### Activités
1) Recopiez, dans l'article sur le théâtre et la science, le passage allant de "Cet article est" jusqu'à "le site Fetedelascience.fr.".
2) D'après l'article sur le théâtre et la science, quel mathématicien Simon McBurney évoque-t-il dans Apologie d'un mathématicien ?

### Texte de l'exercice
********
Galilée, le mécano au théâtre de la Reine Blanche. Pascal Gély, Author provided

Cet article est publié dans le cadre de la Fête de la Science 2018 dont The Conversation France est partenaire. Retrouvez tous les débats et les événements de votre région sur le site Fetedelascience.fr.


Alors que bon nombre de nos concitoyens, traumatisés dès l’école par leurs difficultés avec les disciplines scientifiques, a fini par accepter de se voir privé de cette partie de la culture, le monde de l’art tente, depuis quelques années, de la lui restituer. Le théâtre, pour lequel, longtemps, les relations avec la science se sont cantonnées aux évolutions des arts de la scène rendues possibles par les progrès technologiques, semble finalement découvrir une nouvelle source d’inspiration.

Questions éthiques et philosophiques

Les questions éthiques, celles de Bertold Brecht dans La vie de Galilée, ou de Friedrich Dürrenmatt dans Les physiciens, furent longtemps centrales : la science restait quelque chose dont il faut avant tout se méfier ! Plus récemment, le grand Simon McBurney a trouvé dans la science une source d’inspiration poétique. Mémoire et imagination sont les thèmes de Mnemonic, alors que dans Apologie d’un mathématicien, il évoque le destin singulier et tragique de Srinivasa Ramanujan, mathématicien indien génial et autodidacte des années 1910.

Le théâtre, comme le cinéma, semble d’ailleurs découvrir la science et sa portée philosophique à travers les personnages de grands chercheurs. Stephen Hawking a eu deux fois les honneurs du cinéma (Une merveilleuse histoire du temps de James Marsh, et Hawking de Philip Martin). Quant à Alan Turing, il a inspiré lui aussi plusieurs films (Breaking the code d’Herbert Wise, et The imitation game de Morten Tyldum, entre autres), et plusieurs pièces (Turing Machine, de Jean‑François Peyret, et la toute récente Machine de Turing de Benoît Solès).
********
### Coordonnées des repères des membres
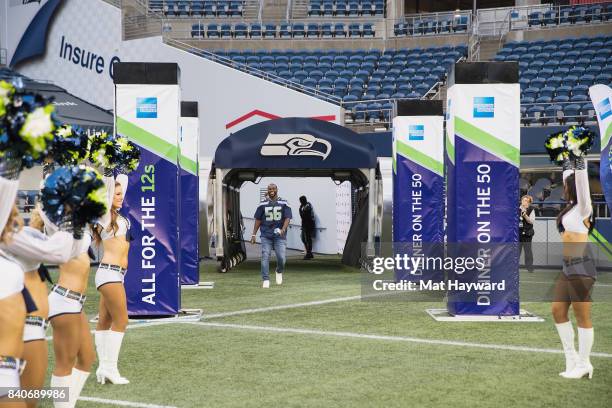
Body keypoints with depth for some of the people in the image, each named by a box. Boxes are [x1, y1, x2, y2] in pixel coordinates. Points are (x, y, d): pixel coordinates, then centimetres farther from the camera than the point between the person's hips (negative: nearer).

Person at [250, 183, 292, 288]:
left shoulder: (284, 204, 4)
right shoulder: (262, 204, 7)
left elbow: (287, 218, -3)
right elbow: (258, 220, 11)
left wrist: (283, 229, -21)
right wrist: (254, 234, 6)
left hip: (279, 235, -1)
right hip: (266, 235, 1)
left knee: (281, 257, -8)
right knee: (265, 257, -6)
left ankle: (279, 272, 24)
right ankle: (266, 280, 1)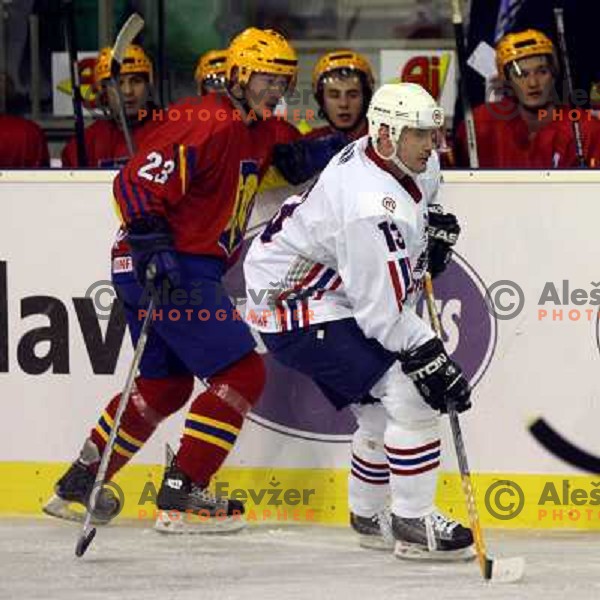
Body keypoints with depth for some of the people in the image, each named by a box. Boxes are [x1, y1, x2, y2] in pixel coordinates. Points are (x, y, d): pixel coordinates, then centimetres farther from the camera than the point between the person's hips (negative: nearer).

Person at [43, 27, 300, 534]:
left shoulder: (259, 130, 14)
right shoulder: (209, 123, -16)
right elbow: (140, 180, -23)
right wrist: (150, 238, -34)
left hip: (189, 268, 10)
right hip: (171, 267, -10)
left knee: (166, 382, 20)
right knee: (243, 373, -9)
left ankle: (78, 483, 26)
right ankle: (182, 496, -9)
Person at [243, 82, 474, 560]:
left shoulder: (412, 162, -2)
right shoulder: (371, 207, -32)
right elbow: (383, 310, -30)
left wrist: (434, 226, 10)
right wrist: (432, 359, -28)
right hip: (298, 311, -11)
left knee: (385, 404, 17)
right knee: (409, 391, -17)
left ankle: (368, 516, 34)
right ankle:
********
### Corrigé de l'exercice
1)
Cet article est publié dans le cadre de la Fête de la Science 2018 dont The Conversation France est partenaire. Retrouvez tous les débats et les événements de votre région sur le site Fetedelascience.fr.

2) Srinivasa Ramanujan, mathématicien indien génial et autodidacte des années 1910.